On 1/21/07, Henry Skelton dimensiondude.oss@gmail.com wrote:
I'm interested in helping out in the development of mediawiki. I think it's very good, but one that seems missing is a good system for metadata and cross indexing information.
That might not be the best way to put it. As I see it, an article would include more than just the text of the article. It would have a summary (possible present on the page), and also metadata (like the classification for an organism). e.g., on an article for a family of turtles, say Chelydridae, you might want to list all of the genuses. Instead of searching and hoping you have them all, then copy/pasting or making your own summaries, you could just do something like
[[wikipedia searchForArticlesWithTags:genus,family=Testudinidae] listData:scientificname,commonname,conservationstatus]
This would then automatically get all of those genuses, with the information specified, and would update if anything changed or new ones were added. You could also automatically grab summaries, which are quite common [someArticle getSummary].
Something like this could also keep data in sync.

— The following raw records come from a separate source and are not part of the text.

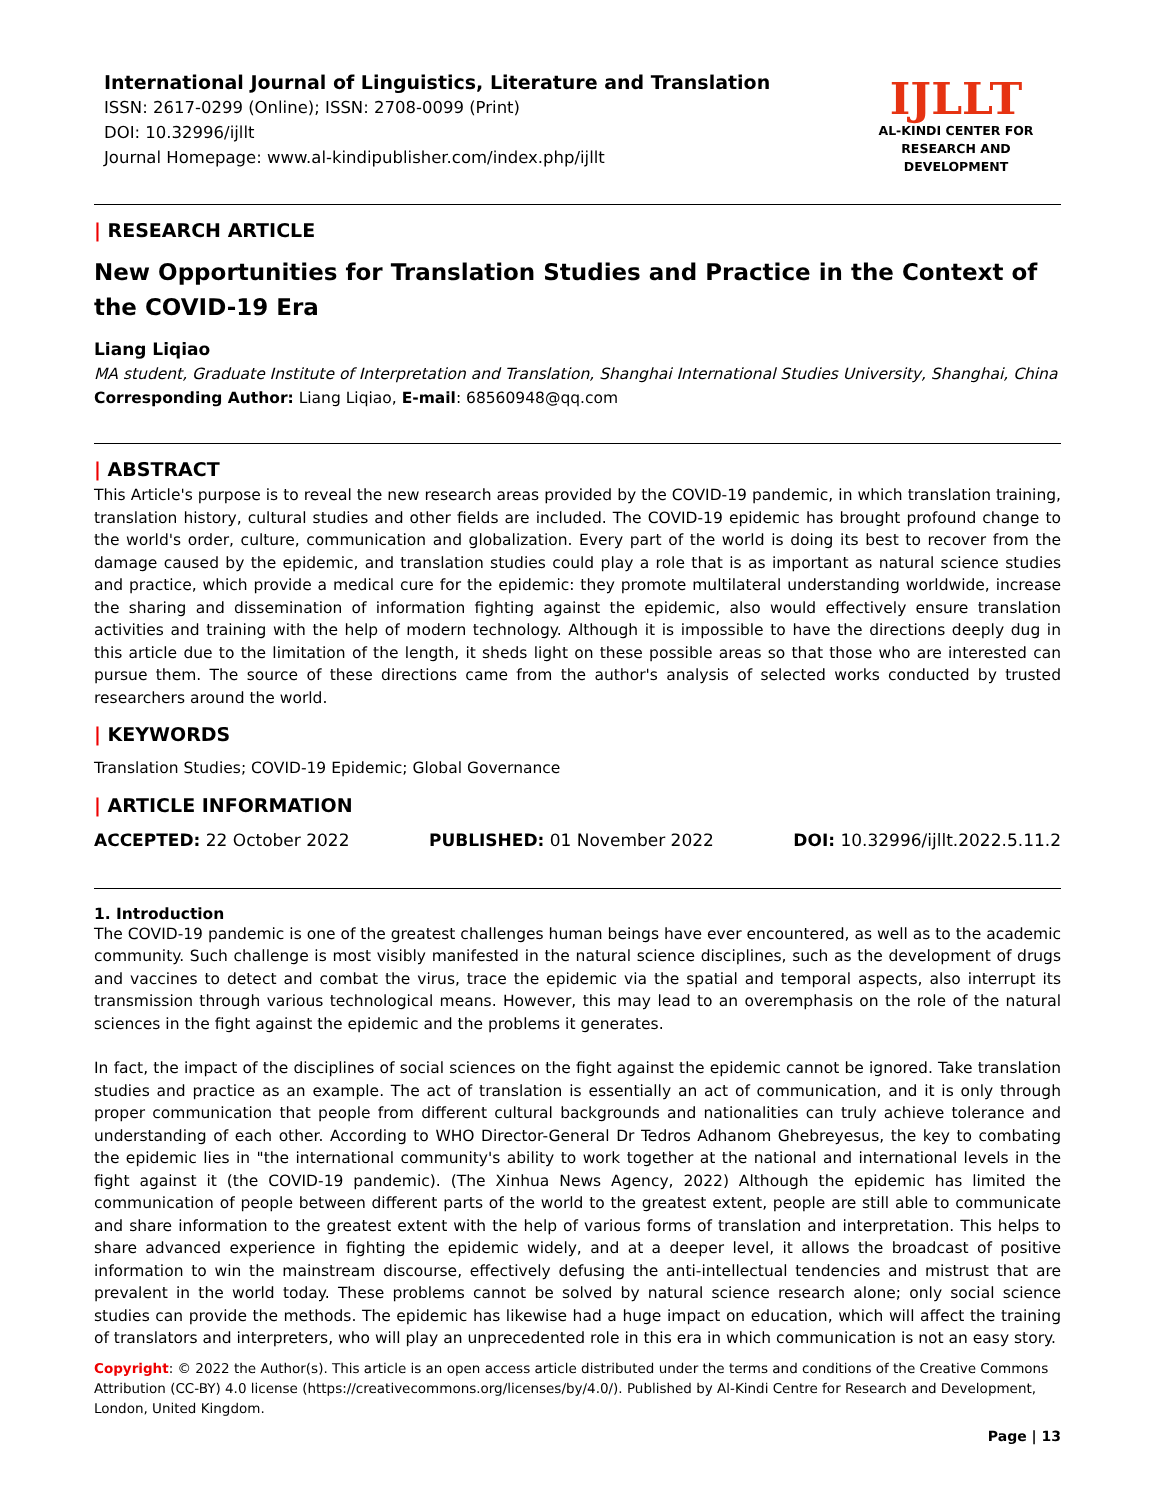International Journal of Linguistics, Literature and Translation
ISSN: 2617-0299 (Online); ISSN: 2708-0099 (Print)
DOI: 10.32996/ijllt
Journal Homepage: www.al-kindipublisher.com/index.php/ijllt
IJLLT
AL-KINDI CENTER FOR RESEARCH AND DEVELOPMENT
| RESEARCH ARTICLE
New Opportunities for Translation Studies and Practice in the Context of the COVID-19 Era
Liang Liqiao
MA student, Graduate Institute of Interpretation and Translation, Shanghai International Studies University, Shanghai, China
Corresponding Author: Liang Liqiao, E-mail: 68560948@qq.com
| ABSTRACT
This Article's purpose is to reveal the new research areas provided by the COVID-19 pandemic, in which translation training, translation history, cultural studies and other fields are included. The COVID-19 epidemic has brought profound change to the world's order, culture, communication and globalization. Every part of the world is doing its best to recover from the damage caused by the epidemic, and translation studies could play a role that is as important as natural science studies and practice, which provide a medical cure for the epidemic: they promote multilateral understanding worldwide, increase the sharing and dissemination of information fighting against the epidemic, also would effectively ensure translation activities and training with the help of modern technology. Although it is impossible to have the directions deeply dug in this article due to the limitation of the length, it sheds light on these possible areas so that those who are interested can pursue them. The source of these directions came from the author's analysis of selected works conducted by trusted researchers around the world.
| KEYWORDS
Translation Studies; COVID-19 Epidemic; Global Governance
| ARTICLE INFORMATION
ACCEPTED: 22 October 2022 PUBLISHED: 01 November 2022 DOI: 10.32996/ijllt.2022.5.11.2
1. Introduction
The COVID-19 pandemic is one of the greatest challenges human beings have ever encountered, as well as to the academic community. Such challenge is most visibly manifested in the natural science disciplines, such as the development of drugs and vaccines to detect and combat the virus, trace the epidemic via the spatial and temporal aspects, also interrupt its transmission through various technological means. However, this may lead to an overemphasis on the role of the natural sciences in the fight against the epidemic and the problems it generates.
In fact, the impact of the disciplines of social sciences on the fight against the epidemic cannot be ignored. Take translation studies and practice as an example. The act of translation is essentially an act of communication, and it is only through proper communication that people from different cultural backgrounds and nationalities can truly achieve tolerance and understanding of each other. According to WHO Director-General Dr Tedros Adhanom Ghebreyesus, the key to combating the epidemic lies in "the international community's ability to work together at the national and international levels in the fight against it (the COVID-19 pandemic). (The Xinhua News Agency, 2022) Although the epidemic has limited the communication of people between different parts of the world to the greatest extent, people are still able to communicate and share information to the greatest extent with the help of various forms of translation and interpretation. This helps to share advanced experience in fighting the epidemic widely, and at a deeper level, it allows the broadcast of positive information to win the mainstream discourse, effectively defusing the anti-intellectual tendencies and mistrust that are prevalent in the world today. These problems cannot be solved by natural science research alone; only social science studies can provide the methods. The epidemic has likewise had a huge impact on education, which will affect the training of translators and interpreters, who will play an unprecedented role in this era in which communication is not an easy story.
Copyright: © 2022 the Author(s). This article is an open access article distributed under the terms and conditions of the Creative Commons Attribution (CC-BY) 4.0 license (https://creativecommons.org/licenses/by/4.0/). Published by Al-Kindi Centre for Research and Development, London, United Kingdom.
Page | 13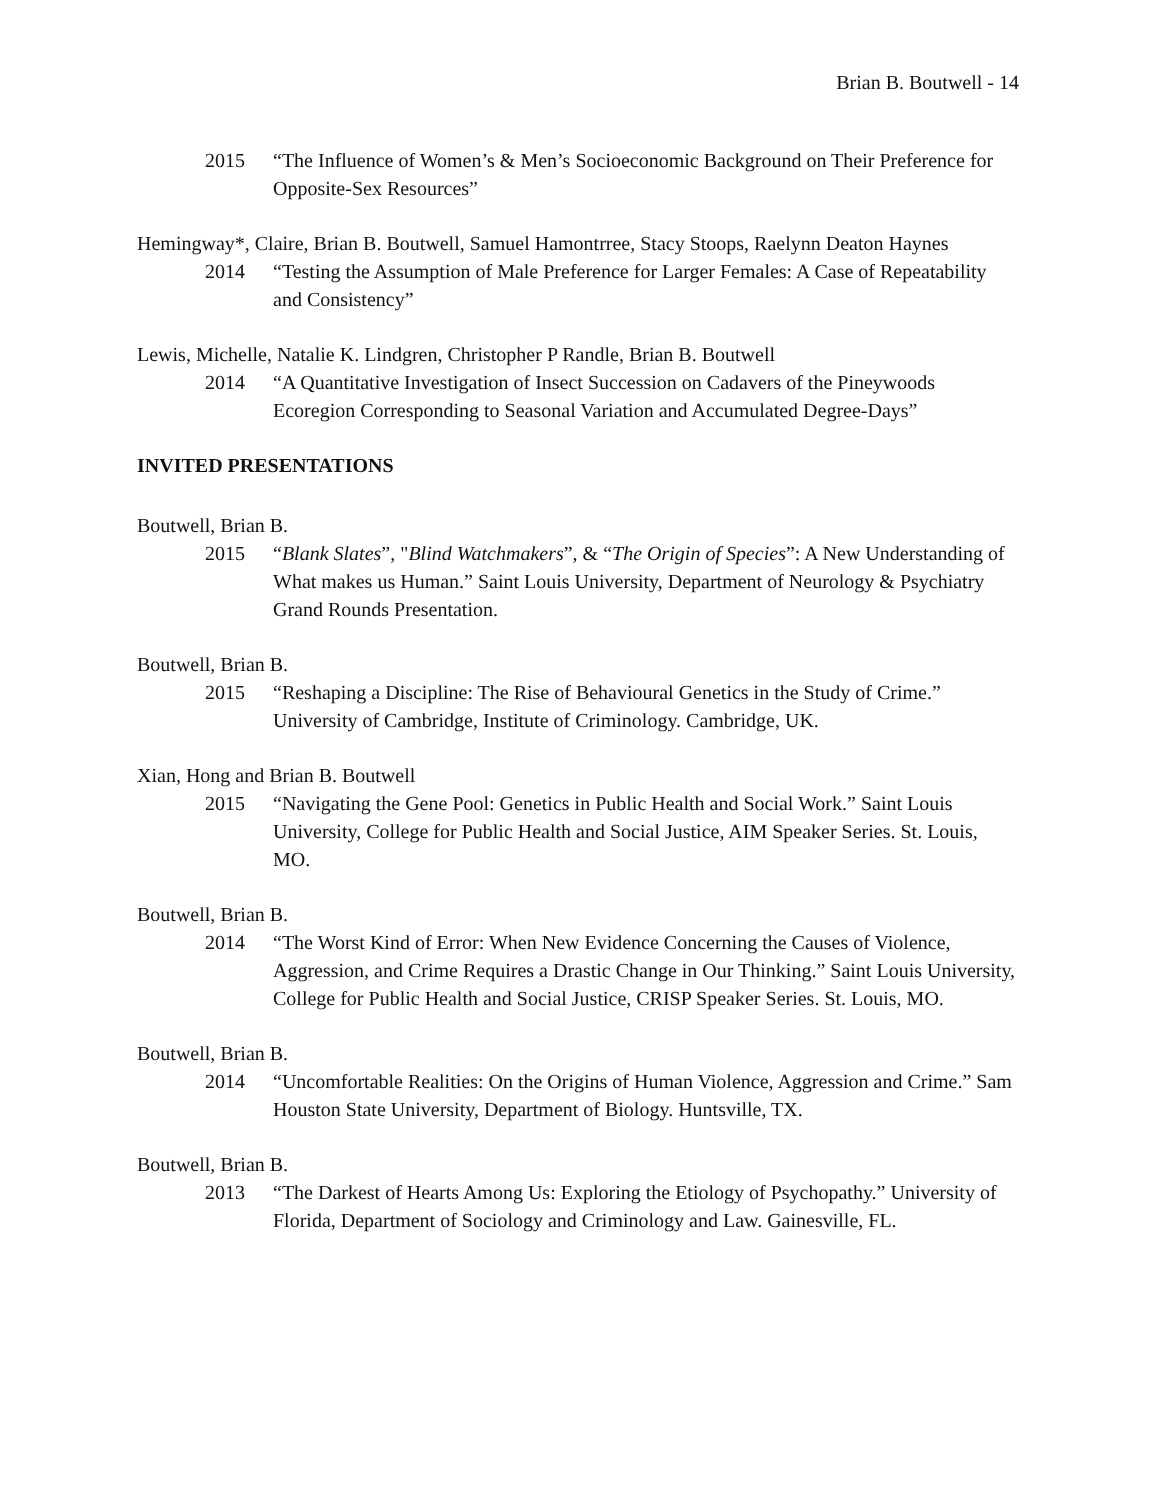Brian B. Boutwell - 14
2015 “The Influence of Women’s & Men’s Socioeconomic Background on Their Preference for Opposite-Sex Resources”
Hemingway*, Claire, Brian B. Boutwell, Samuel Hamontrree, Stacy Stoops, Raelynn Deaton Haynes
2014 “Testing the Assumption of Male Preference for Larger Females: A Case of Repeatability and Consistency”
Lewis, Michelle, Natalie K. Lindgren, Christopher P Randle, Brian B. Boutwell
2014 “A Quantitative Investigation of Insect Succession on Cadavers of the Pineywoods Ecoregion Corresponding to Seasonal Variation and Accumulated Degree-Days”
INVITED PRESENTATIONS
Boutwell, Brian B.
2015 “Blank Slates”, "Blind Watchmakers”, & “The Origin of Species”: A New Understanding of What makes us Human.” Saint Louis University, Department of Neurology & Psychiatry Grand Rounds Presentation.
Boutwell, Brian B.
2015 “Reshaping a Discipline: The Rise of Behavioural Genetics in the Study of Crime.” University of Cambridge, Institute of Criminology. Cambridge, UK.
Xian, Hong and Brian B. Boutwell
2015 “Navigating the Gene Pool: Genetics in Public Health and Social Work.” Saint Louis University, College for Public Health and Social Justice, AIM Speaker Series. St. Louis, MO.
Boutwell, Brian B.
2014 “The Worst Kind of Error: When New Evidence Concerning the Causes of Violence, Aggression, and Crime Requires a Drastic Change in Our Thinking.” Saint Louis University, College for Public Health and Social Justice, CRISP Speaker Series. St. Louis, MO.
Boutwell, Brian B.
2014 “Uncomfortable Realities: On the Origins of Human Violence, Aggression and Crime.” Sam Houston State University, Department of Biology. Huntsville, TX.
Boutwell, Brian B.
2013 “The Darkest of Hearts Among Us: Exploring the Etiology of Psychopathy.” University of Florida, Department of Sociology and Criminology and Law. Gainesville, FL.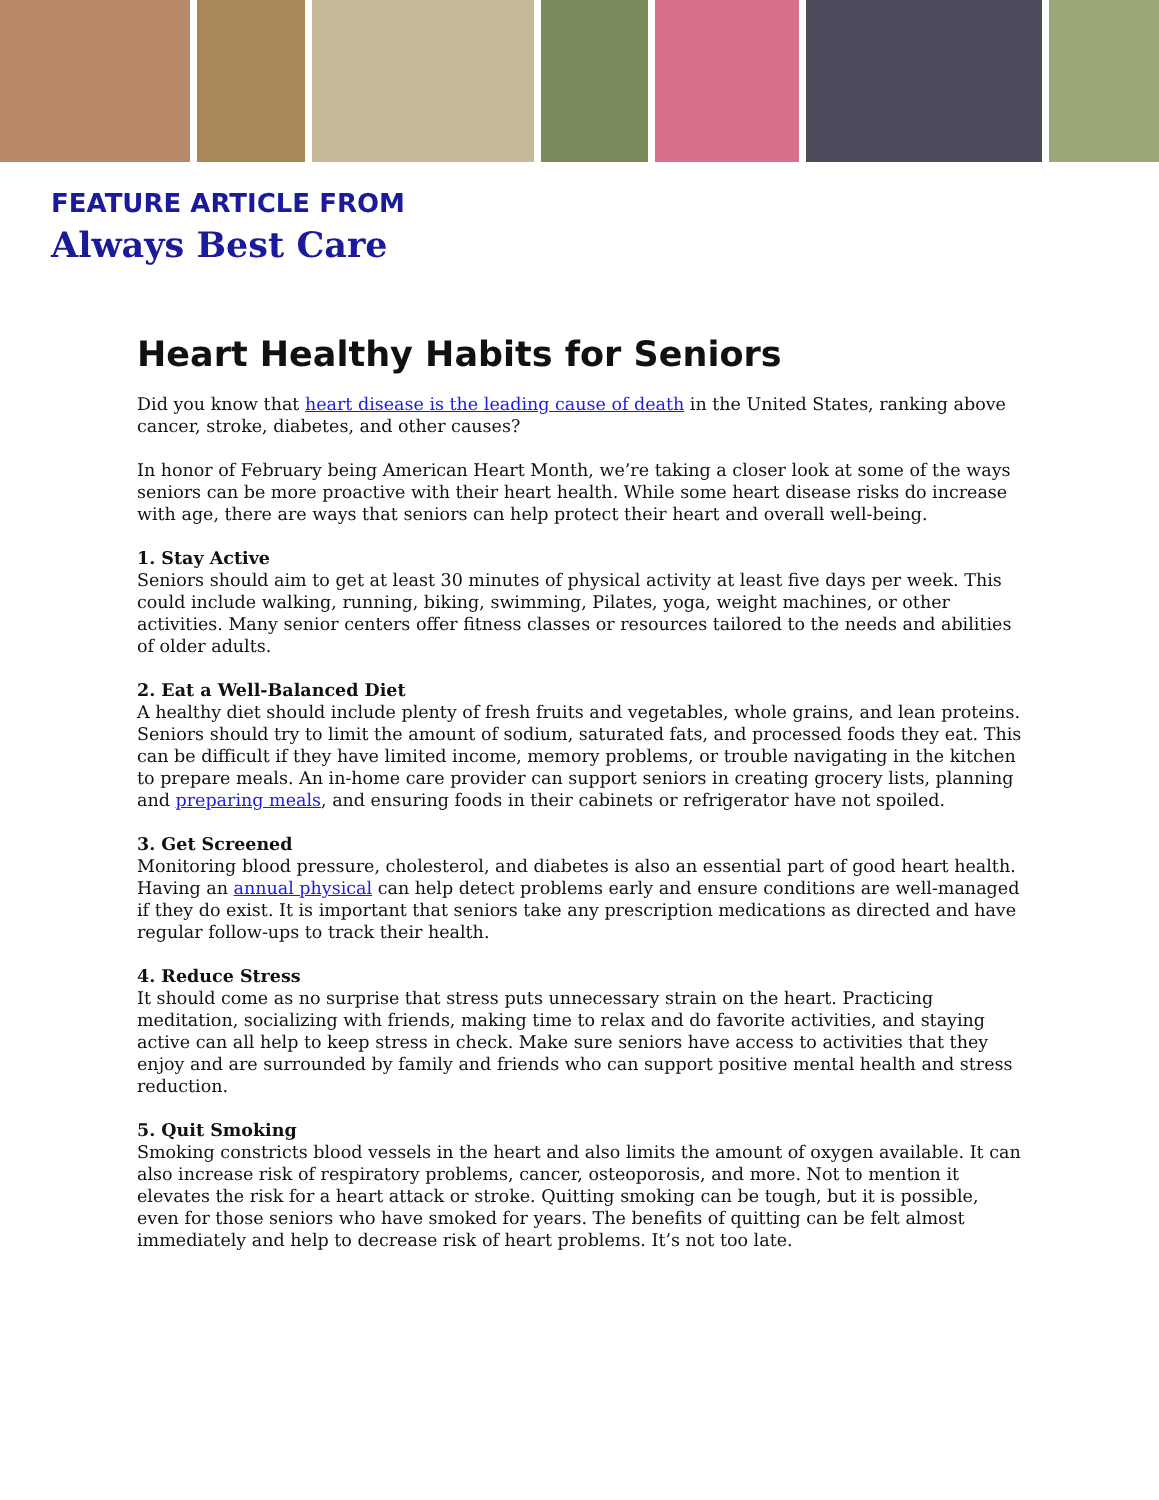FEATURE ARTICLE FROM
Always Best Care
Heart Healthy Habits for Seniors
Did you know that heart disease is the leading cause of death in the United States, ranking above cancer, stroke, diabetes, and other causes?
In honor of February being American Heart Month, we’re taking a closer look at some of the ways seniors can be more proactive with their heart health. While some heart disease risks do increase with age, there are ways that seniors can help protect their heart and overall well-being.
1. Stay Active
Seniors should aim to get at least 30 minutes of physical activity at least five days per week. This could include walking, running, biking, swimming, Pilates, yoga, weight machines, or other activities. Many senior centers offer fitness classes or resources tailored to the needs and abilities of older adults.
2. Eat a Well-Balanced Diet
A healthy diet should include plenty of fresh fruits and vegetables, whole grains, and lean proteins. Seniors should try to limit the amount of sodium, saturated fats, and processed foods they eat. This can be difficult if they have limited income, memory problems, or trouble navigating in the kitchen to prepare meals. An in-home care provider can support seniors in creating grocery lists, planning and preparing meals, and ensuring foods in their cabinets or refrigerator have not spoiled.
3. Get Screened
Monitoring blood pressure, cholesterol, and diabetes is also an essential part of good heart health. Having an annual physical can help detect problems early and ensure conditions are well-managed if they do exist. It is important that seniors take any prescription medications as directed and have regular follow-ups to track their health.
4. Reduce Stress
It should come as no surprise that stress puts unnecessary strain on the heart. Practicing meditation, socializing with friends, making time to relax and do favorite activities, and staying active can all help to keep stress in check. Make sure seniors have access to activities that they enjoy and are surrounded by family and friends who can support positive mental health and stress reduction.
5. Quit Smoking
Smoking constricts blood vessels in the heart and also limits the amount of oxygen available. It can also increase risk of respiratory problems, cancer, osteoporosis, and more. Not to mention it elevates the risk for a heart attack or stroke. Quitting smoking can be tough, but it is possible, even for those seniors who have smoked for years. The benefits of quitting can be felt almost immediately and help to decrease risk of heart problems. It’s not too late.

I've seen several instances of conflicting information between an article, and a small summary in another article.
Is there something like this in progress? I'd like to help, but I'd like to avoid duplicating effort on something someone is already working on. I know how to program, and know a small amount of PHP.
The major issue here tends to be optimization. Semantic MediaWiki more or less has what you're looking for, but as I understand it, it scales far too poorly to be used for a site like Wikipedia. Category intersection is a more specific much less ambitious thing to do, and there appears to be some progress in that direction right now, although it's not necessarily ready for prime time.
But for the overall idea of what you posted, well, that strikes me as basically like allowing anyone to run arbitrary SELECT queries. You just can't do that with a database Wikipedia's size.